Emily Boyd, Maxwell Boykoff and Peter Newell
Introduction
We now have what is commonly called a carbon economy. However, it is in fact made up of several, increasingly inter-connected, carbon markets. It takes different forms in different parts of the world, but includes systems of emissions trading (in the EU, some states in the USA and emerging schemes in cities, such as Montreal), and the buying and selling of offsets through United Nations-controlled “compliance” markets, most notably though the Clean Development Mechanism (CDM) created by the Kyoto Protocol, as well as through “voluntary” markets. The carbon economy has had a turbulent history: its monetary value was affected by global financial meltdown, which also suppressed levels of demand for carbon credits, and its legitimacy questioned amid claims of climate fraud, “toxic carbon”, and acts of (neo)colonial dispossession (Bachram 2004; Friends of the Earth 2009; Lohmann 2005, 2006).
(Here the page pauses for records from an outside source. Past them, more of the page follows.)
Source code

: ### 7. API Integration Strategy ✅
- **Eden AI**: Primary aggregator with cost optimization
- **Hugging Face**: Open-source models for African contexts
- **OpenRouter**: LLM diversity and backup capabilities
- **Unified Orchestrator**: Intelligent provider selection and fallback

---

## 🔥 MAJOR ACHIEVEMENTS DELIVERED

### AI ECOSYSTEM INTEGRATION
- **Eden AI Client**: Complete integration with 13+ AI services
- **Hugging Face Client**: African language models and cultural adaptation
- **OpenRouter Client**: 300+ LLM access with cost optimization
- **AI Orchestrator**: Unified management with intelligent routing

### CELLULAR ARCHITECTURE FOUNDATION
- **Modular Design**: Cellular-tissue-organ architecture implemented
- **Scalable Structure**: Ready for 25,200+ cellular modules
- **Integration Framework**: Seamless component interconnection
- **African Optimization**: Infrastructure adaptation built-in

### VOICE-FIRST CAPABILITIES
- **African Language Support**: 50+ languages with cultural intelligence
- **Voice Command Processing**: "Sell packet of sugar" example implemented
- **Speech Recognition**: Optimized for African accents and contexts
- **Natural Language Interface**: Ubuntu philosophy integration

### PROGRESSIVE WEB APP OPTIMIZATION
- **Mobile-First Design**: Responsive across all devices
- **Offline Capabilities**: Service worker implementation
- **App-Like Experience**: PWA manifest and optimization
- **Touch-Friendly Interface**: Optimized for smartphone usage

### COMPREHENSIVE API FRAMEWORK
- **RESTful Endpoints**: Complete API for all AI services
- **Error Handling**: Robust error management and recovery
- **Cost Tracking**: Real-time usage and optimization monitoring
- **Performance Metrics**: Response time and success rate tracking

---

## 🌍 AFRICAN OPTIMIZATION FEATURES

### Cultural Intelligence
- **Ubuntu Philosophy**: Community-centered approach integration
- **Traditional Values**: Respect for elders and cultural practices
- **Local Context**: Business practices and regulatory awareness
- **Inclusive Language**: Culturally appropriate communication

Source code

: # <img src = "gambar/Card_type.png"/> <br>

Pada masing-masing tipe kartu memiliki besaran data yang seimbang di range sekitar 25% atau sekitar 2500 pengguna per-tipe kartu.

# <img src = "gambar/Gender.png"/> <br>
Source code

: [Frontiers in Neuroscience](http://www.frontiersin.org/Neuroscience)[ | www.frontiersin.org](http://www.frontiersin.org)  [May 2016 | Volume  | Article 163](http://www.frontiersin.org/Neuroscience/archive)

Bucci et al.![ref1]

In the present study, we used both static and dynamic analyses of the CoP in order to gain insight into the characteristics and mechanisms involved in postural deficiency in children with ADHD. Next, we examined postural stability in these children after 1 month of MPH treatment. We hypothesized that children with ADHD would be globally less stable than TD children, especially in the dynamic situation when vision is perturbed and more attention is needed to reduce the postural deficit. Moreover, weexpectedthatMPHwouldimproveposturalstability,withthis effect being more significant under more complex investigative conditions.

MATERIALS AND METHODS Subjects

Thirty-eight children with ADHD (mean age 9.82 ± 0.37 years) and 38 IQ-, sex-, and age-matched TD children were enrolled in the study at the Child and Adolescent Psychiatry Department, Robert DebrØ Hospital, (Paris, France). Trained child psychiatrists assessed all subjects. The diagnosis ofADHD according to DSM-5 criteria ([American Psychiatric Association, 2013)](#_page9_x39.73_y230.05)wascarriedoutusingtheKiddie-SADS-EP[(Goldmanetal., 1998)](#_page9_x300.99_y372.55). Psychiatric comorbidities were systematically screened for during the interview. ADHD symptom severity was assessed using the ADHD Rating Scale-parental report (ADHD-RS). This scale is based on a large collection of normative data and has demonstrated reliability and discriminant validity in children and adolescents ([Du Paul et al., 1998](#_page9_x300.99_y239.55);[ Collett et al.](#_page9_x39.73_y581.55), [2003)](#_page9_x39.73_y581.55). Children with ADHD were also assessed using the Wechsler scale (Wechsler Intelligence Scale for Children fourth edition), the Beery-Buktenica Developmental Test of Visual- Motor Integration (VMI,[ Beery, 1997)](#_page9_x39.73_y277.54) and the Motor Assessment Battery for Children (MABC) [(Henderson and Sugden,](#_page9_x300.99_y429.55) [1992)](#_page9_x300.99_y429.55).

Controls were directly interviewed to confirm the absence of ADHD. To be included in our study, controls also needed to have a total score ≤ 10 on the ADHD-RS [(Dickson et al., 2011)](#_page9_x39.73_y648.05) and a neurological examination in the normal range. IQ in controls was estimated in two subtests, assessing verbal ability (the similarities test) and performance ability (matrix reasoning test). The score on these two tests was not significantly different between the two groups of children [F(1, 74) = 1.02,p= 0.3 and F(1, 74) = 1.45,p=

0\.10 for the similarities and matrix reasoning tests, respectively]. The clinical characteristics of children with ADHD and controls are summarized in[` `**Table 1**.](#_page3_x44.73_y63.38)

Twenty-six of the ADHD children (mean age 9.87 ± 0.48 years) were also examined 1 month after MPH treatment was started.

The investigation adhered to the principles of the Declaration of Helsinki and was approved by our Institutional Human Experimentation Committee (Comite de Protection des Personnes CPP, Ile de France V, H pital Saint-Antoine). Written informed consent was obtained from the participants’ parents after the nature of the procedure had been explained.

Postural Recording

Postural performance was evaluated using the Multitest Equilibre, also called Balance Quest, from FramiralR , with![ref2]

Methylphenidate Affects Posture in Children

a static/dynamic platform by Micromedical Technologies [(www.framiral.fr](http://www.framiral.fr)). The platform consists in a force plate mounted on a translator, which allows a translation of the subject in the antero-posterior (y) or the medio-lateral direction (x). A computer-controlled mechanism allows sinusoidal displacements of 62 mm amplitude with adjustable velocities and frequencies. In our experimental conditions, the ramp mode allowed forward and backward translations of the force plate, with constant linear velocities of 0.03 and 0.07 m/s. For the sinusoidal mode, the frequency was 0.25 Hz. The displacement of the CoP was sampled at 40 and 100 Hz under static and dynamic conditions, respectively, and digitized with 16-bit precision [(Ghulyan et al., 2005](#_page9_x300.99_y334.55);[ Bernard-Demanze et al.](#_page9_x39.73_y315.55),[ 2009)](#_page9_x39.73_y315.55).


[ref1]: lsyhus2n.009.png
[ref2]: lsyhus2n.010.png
And yet the importance of the carbon economy should not be underestimated. With the CDM, for example, Certified Emissions Reductions (CERs) amounting to more than 2.7 billion tonnes of carbon dioxide equivalent are expected to be produced in the first commitment period of the Kyoto Protocol (2008–2012) (United Nations Framework Convention on Climate Change—UNFCCC 2010). The revenues of the CDM constitute the largest source of mitigation finance to developing countries to date (World Bank 2010). Over the 2001–2012 period, CDM projects could raise US$15—24 billion in direct carbon revenues for developing countries. Actual revenues will, of course, depend on the price of carbon. The voluntary carbon market, meanwhile, saw early exponential growth with a tripling of transactions between 2006 and 2007, when it was worth US$331 million. It remains only fraction of the size of regulated markets though, and had its value nearly halve in 2009 to US$387 million and fall by a quarter in volumes of carbon transacted (Capoor and Ambrosi 2009). These markets remain important but very unstable. What is perhaps most notable is that, despite these crises, faith in carbon markets as a key element of global responses to the threat of climate change remains strong, as affirmed by the UN climate change meeting in December 2010 in Cancún.
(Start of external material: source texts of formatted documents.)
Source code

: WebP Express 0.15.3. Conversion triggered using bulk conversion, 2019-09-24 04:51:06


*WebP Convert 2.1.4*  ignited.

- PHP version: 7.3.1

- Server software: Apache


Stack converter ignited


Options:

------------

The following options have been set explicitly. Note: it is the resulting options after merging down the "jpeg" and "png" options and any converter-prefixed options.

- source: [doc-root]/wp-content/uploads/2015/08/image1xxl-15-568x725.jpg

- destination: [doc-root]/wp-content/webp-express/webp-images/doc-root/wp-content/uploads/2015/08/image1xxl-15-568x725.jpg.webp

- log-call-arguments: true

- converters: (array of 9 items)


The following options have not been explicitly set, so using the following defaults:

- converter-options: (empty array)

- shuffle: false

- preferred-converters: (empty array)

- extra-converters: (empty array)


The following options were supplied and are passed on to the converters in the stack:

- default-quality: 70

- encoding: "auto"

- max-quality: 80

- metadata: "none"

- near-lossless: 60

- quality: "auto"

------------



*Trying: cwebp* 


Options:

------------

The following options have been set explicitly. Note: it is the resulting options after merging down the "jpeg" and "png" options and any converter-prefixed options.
The world of climate politics was not always thus. In the years up to 1992, being built on foundations similar to those of other multilateral environmental agreements, and particularly coming in the wake of the apparently successful ozone regime, a command and control process of setting targets globally that countries enforce nationally seemed a logical way to proceed for the climate regime. This after all was the template for numerous previous regimes aimed at regulating pollutants of one form or another. Yet, even as discussions moved from the UNFCCC to efforts to produce a legally binding emissions reductions treaty, opposition set in. This was not an issue amenable to convenient techno-fixes such as the substitution of damaging chemicals (replacing CFCs with HCFCs as in the case of ozone) or one that only affected a handful of large multinational enterprises in the core of the global economy for whom alternative accumulation strategies could easily be identified. The ramifications of regulating energy supply and use to the world’s economy, upon which growth depends, made climate change a “wicked” policy challenge.